» **ABOUT THIS TASK**
Within the entries below, please return exactly the lines from the one with "Turistické zajímavosti" through the one with "навес для автомобиля", leaving out any pictures.

Stored data entries:
=-=-=
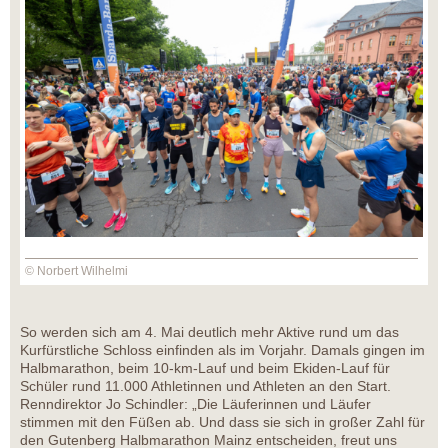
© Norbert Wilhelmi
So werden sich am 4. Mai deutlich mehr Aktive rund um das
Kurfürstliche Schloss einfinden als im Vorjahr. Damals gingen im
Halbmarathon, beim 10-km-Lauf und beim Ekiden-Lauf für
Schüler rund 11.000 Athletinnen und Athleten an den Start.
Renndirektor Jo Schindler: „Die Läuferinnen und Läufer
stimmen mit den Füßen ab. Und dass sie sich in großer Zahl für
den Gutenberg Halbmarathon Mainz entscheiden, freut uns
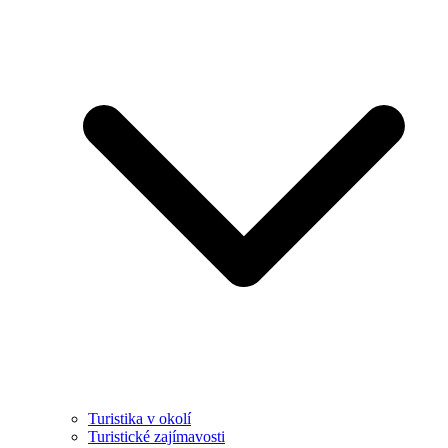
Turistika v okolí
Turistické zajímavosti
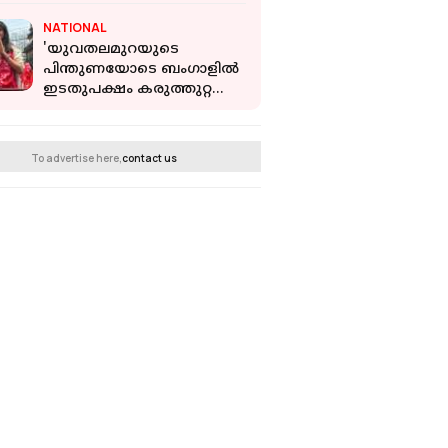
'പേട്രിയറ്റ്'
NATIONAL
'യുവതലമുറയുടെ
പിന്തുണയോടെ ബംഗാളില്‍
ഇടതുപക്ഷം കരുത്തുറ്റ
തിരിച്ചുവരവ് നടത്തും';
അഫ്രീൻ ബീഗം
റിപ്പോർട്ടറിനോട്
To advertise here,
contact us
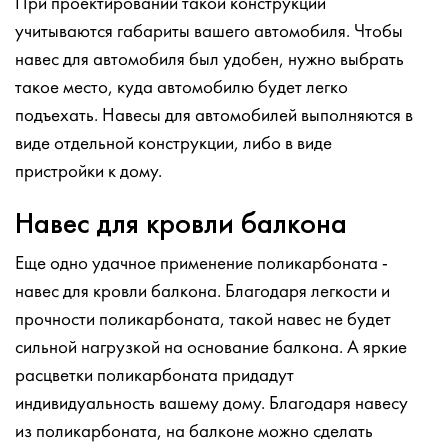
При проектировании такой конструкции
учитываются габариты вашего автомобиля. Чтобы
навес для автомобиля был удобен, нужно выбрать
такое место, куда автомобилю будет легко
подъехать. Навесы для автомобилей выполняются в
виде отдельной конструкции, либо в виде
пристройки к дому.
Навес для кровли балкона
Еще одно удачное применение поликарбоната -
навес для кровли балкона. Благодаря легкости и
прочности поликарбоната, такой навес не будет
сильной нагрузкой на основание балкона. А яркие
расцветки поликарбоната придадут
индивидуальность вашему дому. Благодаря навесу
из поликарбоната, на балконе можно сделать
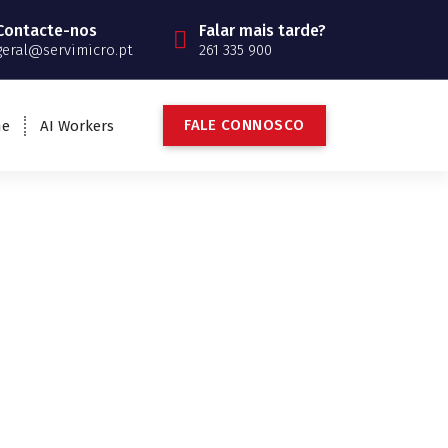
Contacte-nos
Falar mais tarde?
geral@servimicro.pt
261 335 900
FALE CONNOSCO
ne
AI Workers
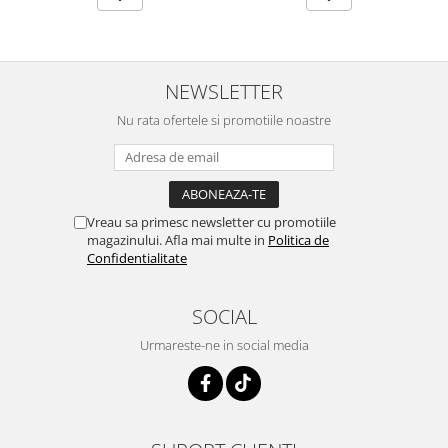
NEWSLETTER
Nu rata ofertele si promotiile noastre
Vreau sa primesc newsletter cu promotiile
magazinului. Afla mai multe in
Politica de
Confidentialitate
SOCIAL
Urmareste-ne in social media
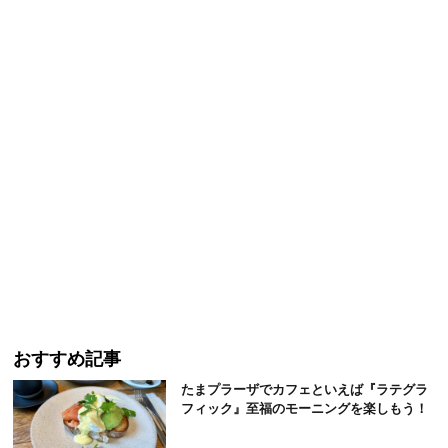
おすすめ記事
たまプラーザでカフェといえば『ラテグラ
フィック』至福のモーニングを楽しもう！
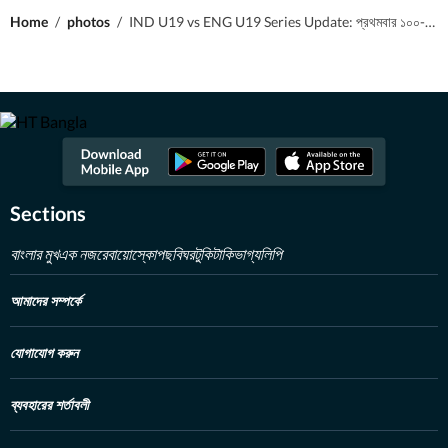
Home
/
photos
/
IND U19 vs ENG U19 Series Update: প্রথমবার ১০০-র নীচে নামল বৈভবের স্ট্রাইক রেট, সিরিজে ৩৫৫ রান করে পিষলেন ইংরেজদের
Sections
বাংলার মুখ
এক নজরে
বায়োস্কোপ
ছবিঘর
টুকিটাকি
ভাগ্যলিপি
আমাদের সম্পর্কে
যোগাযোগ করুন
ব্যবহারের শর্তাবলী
=-=-=
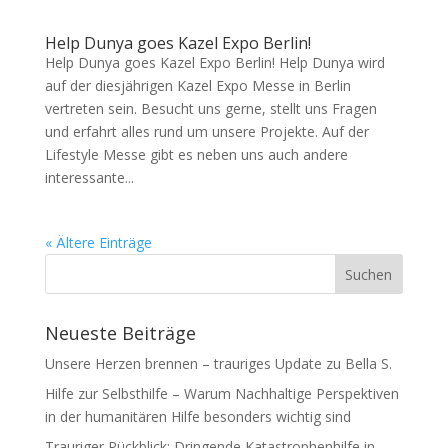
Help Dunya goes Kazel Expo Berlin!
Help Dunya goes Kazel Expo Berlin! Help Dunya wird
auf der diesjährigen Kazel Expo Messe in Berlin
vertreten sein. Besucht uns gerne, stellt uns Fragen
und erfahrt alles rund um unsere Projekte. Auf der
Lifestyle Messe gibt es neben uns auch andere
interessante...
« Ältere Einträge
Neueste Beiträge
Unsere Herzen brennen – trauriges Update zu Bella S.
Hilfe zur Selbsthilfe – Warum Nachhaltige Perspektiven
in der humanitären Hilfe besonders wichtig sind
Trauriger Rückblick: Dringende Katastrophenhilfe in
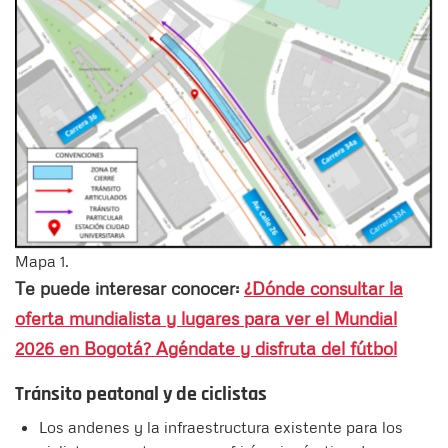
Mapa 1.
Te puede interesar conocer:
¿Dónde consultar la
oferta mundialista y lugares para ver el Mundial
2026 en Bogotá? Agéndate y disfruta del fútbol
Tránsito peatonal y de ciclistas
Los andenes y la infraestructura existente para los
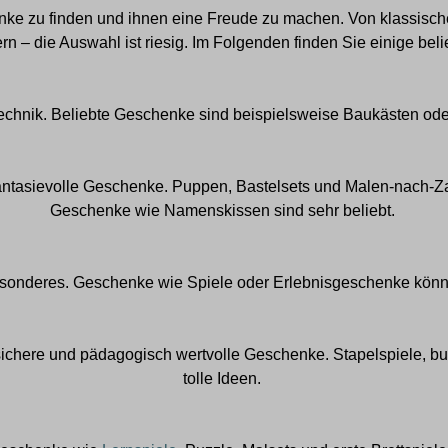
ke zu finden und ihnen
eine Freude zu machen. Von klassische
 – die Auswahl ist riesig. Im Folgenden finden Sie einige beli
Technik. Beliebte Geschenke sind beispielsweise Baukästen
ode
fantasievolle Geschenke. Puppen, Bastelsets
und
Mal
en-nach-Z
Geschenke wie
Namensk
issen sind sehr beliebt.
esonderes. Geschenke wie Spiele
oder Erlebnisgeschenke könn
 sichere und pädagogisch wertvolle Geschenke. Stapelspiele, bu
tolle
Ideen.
=-=-=
» **ANSWER SPACE**
Turistické zajímavosti
'പേട്രിയറ്റ്'
NATIONAL
'യുവതലമുറയുടെ
പിന്തുണയോടെ ബംഗാളില്‍
ഇടതുപക്ഷം കരുത്തുറ്റ
തിരിച്ചുവരവ് നടത്തും';
അഫ്രീൻ ബീഗം
റിപ്പോർട്ടറിനോട്
To advertise here,
contact us
При проектировании такой конструкции
учитываются габариты вашего автомобиля. Чтобы
навес для автомобиля был удобен, нужно выбрать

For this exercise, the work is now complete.